▶ [About this exercise]
Continue the review below of the Chemotex release on The Trilogy Tapes, starting right after its final sentence.

Over the last year or two its been pretty difficult to think of another label that has turned out quite so much genuine A grade material as The Trilogy Tapes. Even this year, as their output seems to have rocketed into the territory where we fear ‘L.I.E.S fatigue’ may begin to set in for some people, there have been so many treasures that it remains all but impossible to say no. Here, at the halfway mark of 2014, there have been more memorable moments than I care to count – the astounding 71st Exchange Used To Be by Theo Parrish is still quite possibly the highlight of the last 12 months – and with records by Anthony Naples and Dario Zenker (hopefully) on their way in the near future, we’re going to have to shrug off any aches of exhaustion for a little while yet.
Chemotex is a new name for a well-known producer playing the game of guises that is so popular at the moment. I won’t say more than that other than his previous work and labels would suggest a natural enough fit for Will Bankhead’s growing and unruly stable of noise-niks. The fact is that whether the name is up front, or under a shroud, Bankhead has excelled in getting some classy sounds from his gang of disparate producers. He’s done it again here.

▶ [Data section]
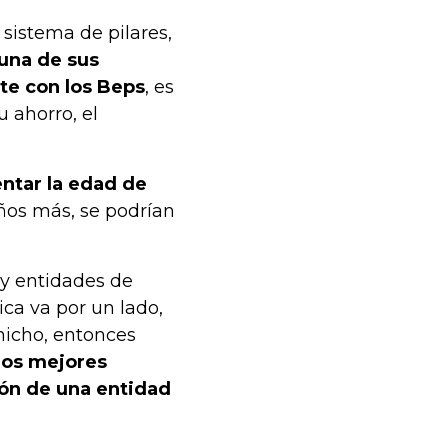
sistema de pilares,
 una de sus
e con los Beps
, es
 ahorro, el
ntar la edad de
ños más, se podrían
ay entidades de
ca va por un lado,
 nicho, entonces
os mejores
ción de una entidad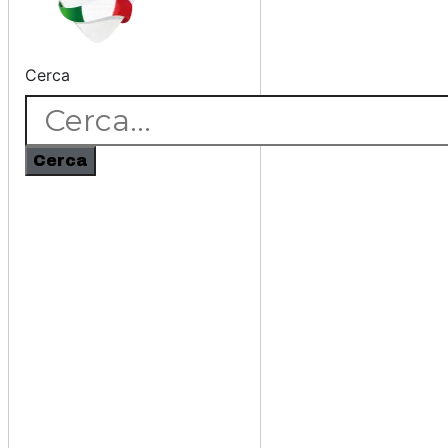
Cerca
Cerca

▶ [Answer space]
The concept of Industrial Techno is one that has little purchase with me. Often it’s used as a catch-all term for any body of music where the clanks outnumber the drops. It would be easy to dismiss explosive opener Schrade Knives as such, but it would be neither fair or accurate. Beneath the static bursts and brutalist percussive belts there is a deceptively subtle mover entirely in command. Chemotex is smart enough to know that six minutes of grinding noises often ends up sounding like six of grinding noises unless there is something else doing the heavy lifting, which is exactly what is achieved here through the constant evolution of the sounds and the way it ever so slightly mellows the vibe without taking of the acerbic edge.
Payphone Player is a straight up, dirty jacker that wouldn’t sound at all out-of-place with the Gene Hunt release I reviewed the other night. The trill of a ring tone a gallows rope that hangs through the entire track, the enormous thump of the kicks and the gratuitous wriggle of the hi-hats – this is a weaponized stomper that is going to be getting a lot of plays.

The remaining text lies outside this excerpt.